[Records from a data collection]
***

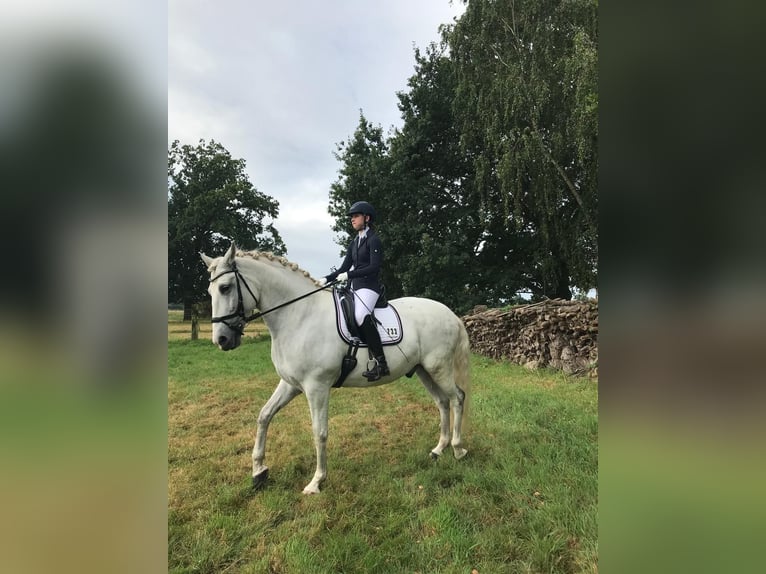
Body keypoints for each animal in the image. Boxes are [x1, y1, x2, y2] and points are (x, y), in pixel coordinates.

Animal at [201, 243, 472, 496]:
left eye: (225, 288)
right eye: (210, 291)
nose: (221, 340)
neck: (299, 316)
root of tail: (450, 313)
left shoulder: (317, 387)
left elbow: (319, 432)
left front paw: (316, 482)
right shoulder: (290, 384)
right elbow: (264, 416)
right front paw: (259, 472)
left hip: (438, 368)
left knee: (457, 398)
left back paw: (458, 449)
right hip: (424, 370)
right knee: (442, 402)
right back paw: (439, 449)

***

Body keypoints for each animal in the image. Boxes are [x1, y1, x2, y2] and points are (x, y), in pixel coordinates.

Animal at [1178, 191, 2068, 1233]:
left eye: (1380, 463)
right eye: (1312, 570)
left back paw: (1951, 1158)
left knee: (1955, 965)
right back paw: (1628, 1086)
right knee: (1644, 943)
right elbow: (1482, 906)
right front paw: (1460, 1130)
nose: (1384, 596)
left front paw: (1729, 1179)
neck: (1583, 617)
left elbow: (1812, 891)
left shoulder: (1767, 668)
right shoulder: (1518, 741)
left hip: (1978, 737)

***

TASK OBJECTIVE: From the records above, copy each line that contains the word "back".

PROBLEM SOLUTION:
left back paw: (458, 449)
right back paw: (439, 449)
left back paw: (1951, 1158)
right back paw: (1628, 1086)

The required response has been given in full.